Literary Gates-Keeping

Here’s What Bill Gates Thinks You Should Read This Year

The Microsoft founder's selected reads reflect a predictable thematic overtone.

By Sophie Grossman November 22, 2021

The billionaire tech mogul moonlighting as an extra from Love Actually.

Image: Gates Notes

Bill Gates has had a lot of time to read this year—or so he says in the introduction to his holiday book list. And it’s like, we get it, Bill; you’re rich and actually have time to read for pleasure. No need to rub it in.

In a redeeming turn, however, he has collaborated with a number of local indie book sellers to give away sets of his selected reads, and it must be conceded that it’s a solid lineup, especially for anyone with a proclivity for sci-fi.

There will be 100 sets available for pickup on a first-come, first-serve basis today and tomorrow, November 23, at the following bookstores: Elliott Bay Book CompanyPaper Boat BooksellersPhinney Books, Madison Books, and University Book Store. Now on to the reading list.

A Thousand Brains: A New Theory of Intelligence, Jeff Hawkins

Gates calls the second book from neuroscientist Jeff Hawkins “modest progress in suggesting the structure of the brain,” which may sound like modest praise. But when it comes to a matter so complex as human cognition and neurophysiology, it is, in fact, a ringing endorsement.
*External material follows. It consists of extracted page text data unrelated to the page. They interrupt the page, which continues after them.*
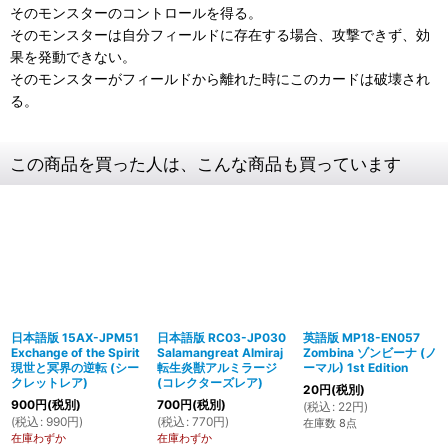
そのモンスターのコントロールを得る。
そのモンスターは自分フィールドに存在する場合、攻撃できず、効
果を発動できない。
そのモンスターがフィールドから離れた時にこのカードは破壊され
る。
この商品を買った人は、こんな商品も買っています
日本語版 15AX-JPM51
日本語版 RC03-JP030
英語版 MP18-EN057
Exchange of the Spirit
Salamangreat Almiraj
Zombina ゾンビーナ (ノ
現世と冥界の逆転 (シー
転生炎獣アルミラージ
ーマル) 1st Edition
クレットレア)
(コレクターズレア)
20
円
(税別)
900
円
(税別)
700
円
(税別)
(
税込
:
22
円
)
(
税込
:
990
円
)
(
税込
:
770
円
)
在庫数 8点
在庫わずか
在庫わずか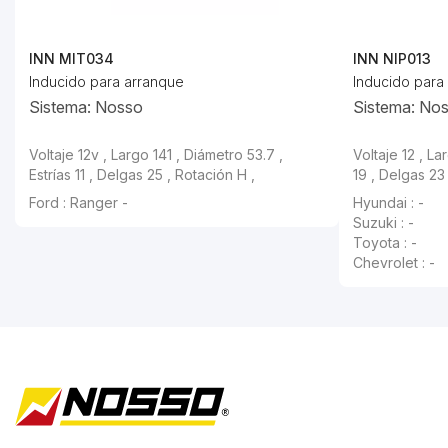
INN MIT034
INN NIP013
Inducido para arranque
Inducido para
Sistema: Nosso
Sistema: No
Voltaje 12v , Largo 141 , Diámetro 53.7 ,
Voltaje 12 , La
Estrías 11 , Delgas 25 , Rotación H ,
19 , Delgas 23
Ford : Ranger -
Hyundai : -
Suzuki : -
Toyota : -
Chevrolet : -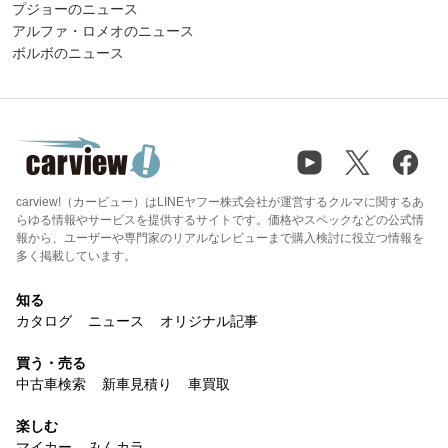
プジョーのニュース
アルファ・ロメオのニュース
ボルボのニュース
carview!（カービュー）はLINEヤフー株式会社が運営するクルマに関するあ
らゆる情報やサービスを提供するサイトです。価格やスペックなどの公式情
報から、ユーザーや専門家のリアルなレビューまで購入検討に役立つ情報を
多く掲載しています。
知る
カタログ
ニュース
オリジナル記事
買う・売る
中古車検索
新車見積り
車買取
楽しむ
マイカー
みんカラ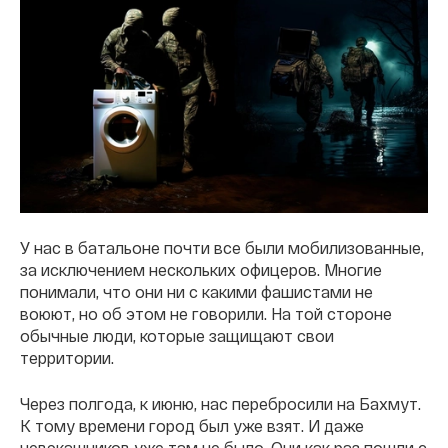
У нас в батальоне почти все были мобилизованные,
за исключением нескольких офицеров. Многие
понимали, что они ни с какими фашистами не
воюют, но об этом не говорили. На той стороне
обычные люди, которые защищают свои
территории.
Через полгода, к июню, нас перебросили на Бахмут.
К тому времени город был уже взят. И даже
чевэкашников уже там не было. Они как раз пошли с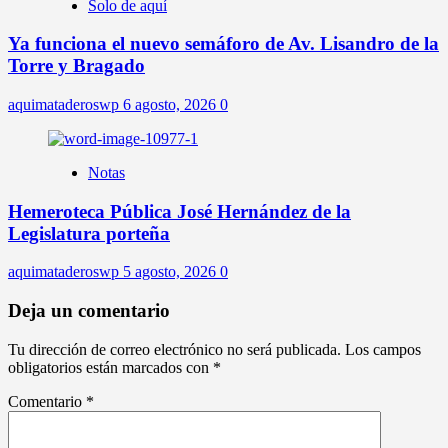
Solo de aquí
Ya funciona el nuevo semáforo de Av. Lisandro de la
Torre y Bragado
aquimataderoswp
6 agosto, 2026
0
Notas
Hemeroteca Pública José Hernández de la
Legislatura porteña
aquimataderoswp
5 agosto, 2026
0
Deja un comentario
Tu dirección de correo electrónico no será publicada.
Los campos
obligatorios están marcados con
*
Comentario
*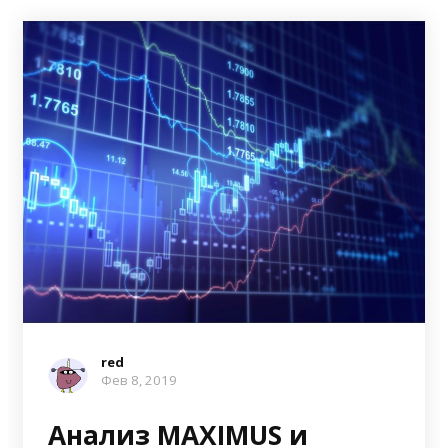
red
Фев 8, 2019
Анализ MAXIMUS и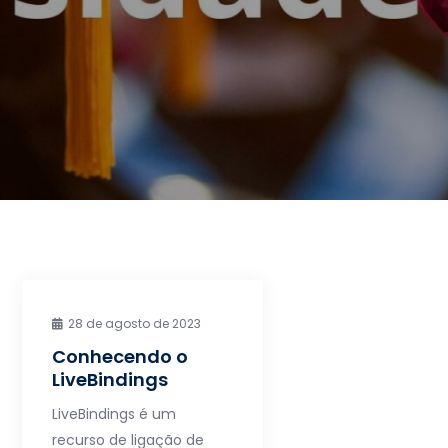
28 de agosto de 2023
Conhecendo o
LiveBindings
LiveBindings é um
recurso de ligação de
Hawkins hones in on the biggest question in the field: How do the brain’s cells come together to form something so vast and abstract as intelligence? 

The Code Breaker: Jennifer Doudna, Gene Editing, and the Future of the Human Race, Walter Isaacson

Gates professes himself to be a great admirer of Isaacson’s body of work, which includes biographies of Steve Jobs, Benjamin Franklin, and Leonardo DaVinci. Nobel Prize-winning biochemist Jennifer Doudna joins these distinguished ranks in his newest book, which delves into the radically groundbreaking development of the CRISPR method of gene editing and its implications for the future of humanity. 

Klara and the Sun, Kazuo Ishiguro

This work of speculative fiction by British novelist Kazuo Ishiguro (The Remains of the Day and Never Let Me Go) reflects a philosophical underpinning that unites all of Gates’ selections; it meditates on the nature of consciousness and intelligence and examines the way that technology shapes our self-perception as individuals and a species, through the story of a dystopian future where children are optimized through genetic engineering and socialize primarily with their robot companions as they attend school from home (Sound a little too real? That’s sort of the point). 

Hamnet, Maggie O’Farrell

A slight reprieve from the strong sci-fi bent of the other selections, this historical fiction novel netted last year’s National Book Critics Circle Award with its stirring, deeply personal look at one of history’s most towering and mythologized literary figures.

Project Hail Mary, Andy Weir

The sole survivor of a desperate, last-ditch mission to save the human race awakens with his memory in tatters millions of miles away from the nearest sentient life form—or so he believes. From the author of The Martian, this new work by Andy Weir rounds out the list with some high sci-fi.